Thursday, 2 March 2017

Christopher Edge: Guest Post - Top 3 Inspirations Behind The Jamie Drake Equation - #WorldBookDay Post

Happy World Book Day everybody. Today will also see the publication of Christopher Edge's latest novel The Jamie Drake Equation. It will spread its wings and fly off, courtesy of Nosy Crow, and can be found in all good book shops today. I recently read and reviewed this book and really loved it, so see what I had to say about this book in my review HERE. Anyway, I would like to welcome Christopher to Mr. Ripley's Enchanted Books blog to talk about the inspiration behind his book. 

No book tumbles from the mind of its author without a spark of inspiration to send it on its way. Here are the top 3 inspirations behind my new book, The Jamie Drake Equation. 


The Jamie Drake Equation is about a ten-year-old boy called Jamie whose dad is an astronaut on the International Space Station getting ready to launch humanity’s first interstellar mission in search of alien life. Perhaps the most-famous fictional alien ever created is Steven Spielberg’s E.T. I remember my older brother taking me to watch this movie at our local cinema and craning my neck from our front-row seats as this spellbinding film of first contact unfolded on the screen. But more than being just a film about aliens, E.T. is a story about friendship, family and the impact of his parents’ divorce on Elliot. And in The Jamie Drake Equation, Jamie’s encounter with a strange message from the stars is the start of his realisation that his family life isn’t as perfect as he thought.


Last year I had the honour of hearing the Canadian astronaut, Commander Chris Hadfield, speak at the Emirates Festival of Literature in Dubai. He spoke about his childhood dreams, of humanity’s greatest achievements, the wonders of the universe and the power of inspiration. “It begins with the spark of an idea,” he said, “It begins with literature.” Powerful words for any author to hear!

I saw for myself the inspiration that space exploration can spark when my son and daughter both rushed home from primary school, buzzing with excitement after taking part in the Cosmic Classroom live link with Commander Tim Peake onboard the International Space Station. And as we sat together to watch the ISS soar through the night sky, the story of The Jamie Drake Equation started to take shape in my mind. 

David Bowie 

I first heard David Bowie’s music on a mixtape that a friend made for me when I was seventeen, ‘Life on Mars’ nestling between Syd Barrett and the Smiths. And from the moment the piano intro played and Bowie started singing of the girl with the mousy hair, I was entranced. Working as a Saturday boy in Our Price Music, I quickly schooled myself in David Bowie’s back catalogue: Hunky Dory, The Rise and Fall of Ziggy Stardust and the Spiders from Mars, Diamond Dogs, Young Americans, Low, Let’s Dance... until the record-buying public of Bolton rose up in protest and demanded I started playing Right Said Fred instead. 

From Space Oddity to Blackstar, David Bowie’s music has always been written in the stars, his lyrics slipping free from Earth’s gravity to explore science fiction themes, loving the alien and giving a voice to the alienated. David Bowie died while I was writing The Jamie Drake Equation, but in my mind his music was the soundtrack for key scenes in the story. I talked about the book soundtrack I created for The Jamie Drake Equation with Chris Hawkins on BBC 6 Music and you can listen to the interview Here. And if you’d like to see which scenes Bowie’s songs soundtracked, you can listen to the chapter-by-chapter soundtrack Here. 

So these are a few of the inspirations behind The Jamie Drake Equation: aliens, astronauts and a singer made of stardust.
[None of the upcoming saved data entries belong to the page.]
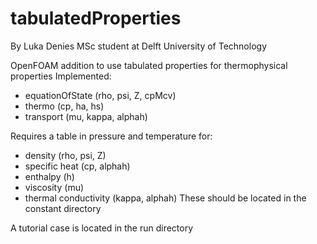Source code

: # tabulatedProperties

By Luka Denies
MSc student at Delft University of Technology

OpenFOAM addition to use tabulated properties for thermophysical properties
Implemented:
- equationOfState (rho, psi, Z, cpMcv)
- thermo (cp, ha, hs)
- transport (mu, kappa, alphah)

Requires a table in pressure and temperature for:
- density (rho, psi, Z)
- specific heat (cp, alphah)
- enthalpy (h)
- viscosity (mu)
- thermal conductivity (kappa, alphah)
These should be located in the constant directory

A tutorial case is located in the run directory

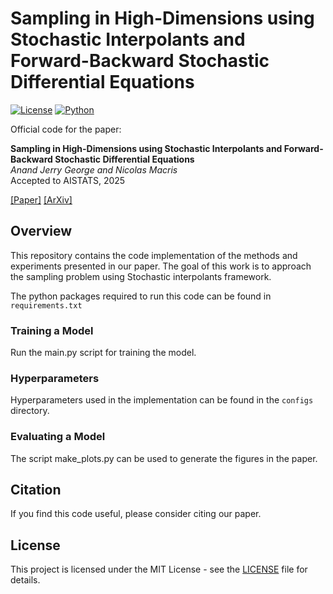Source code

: # Sampling in High-Dimensions using Stochastic Interpolants and Forward-Backward Stochastic Differential Equations

[![License](https://img.shields.io/badge/license-MIT-blue.svg)](LICENSE)
[![Python](https://img.shields.io/badge/python-3.8%2B-blue.svg)](https://www.python.org/)

Official code for the paper:

**Sampling in High-Dimensions using Stochastic Interpolants and Forward-Backward Stochastic Differential Equations**  
*Anand Jerry George and Nicolas Macris*  
Accepted to AISTATS, 2025  

[[Paper]]() [[ArXiv]](https://arxiv.org/abs/2502.00355)

## Overview
This repository contains the code implementation of the methods and experiments presented in our paper. The goal of this work is to approach the sampling problem using Stochastic interpolants framework.

The python packages required to run this code can be found in `requirements.txt`

### Training a Model
Run the main.py script for training the model.

### Hyperparameters
Hyperparameters used in the implementation can be found in the `configs` directory.

### Evaluating a Model
The script make_plots.py can be used to generate the figures in the paper.

## Citation
If you find this code useful, please consider citing our paper.

## License
This project is licensed under the MIT License - see the [LICENSE](LICENSE) file for details.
Synopsis: How amazing would it be to have a dad who's an astronaut? Rocket launches, zero gravity, and flying through space like a superhero! Jamie Drake's dad is orbiting the Earth in the International Space Station and Jamie ought to think it's cool but he just really misses him...Hanging out at his local observatory, Jamie picks up a strange signal on his phone. It looks like alien life is getting closer to home. But space is a dangerous place and when his dad's mission goes wrong, can Jamie prove that he's a hero too? A cosmic adventure for anyone who's ever looked at the stars, from the author of The Many Worlds of Albie Bright. Cover illustration by Matt Saunders.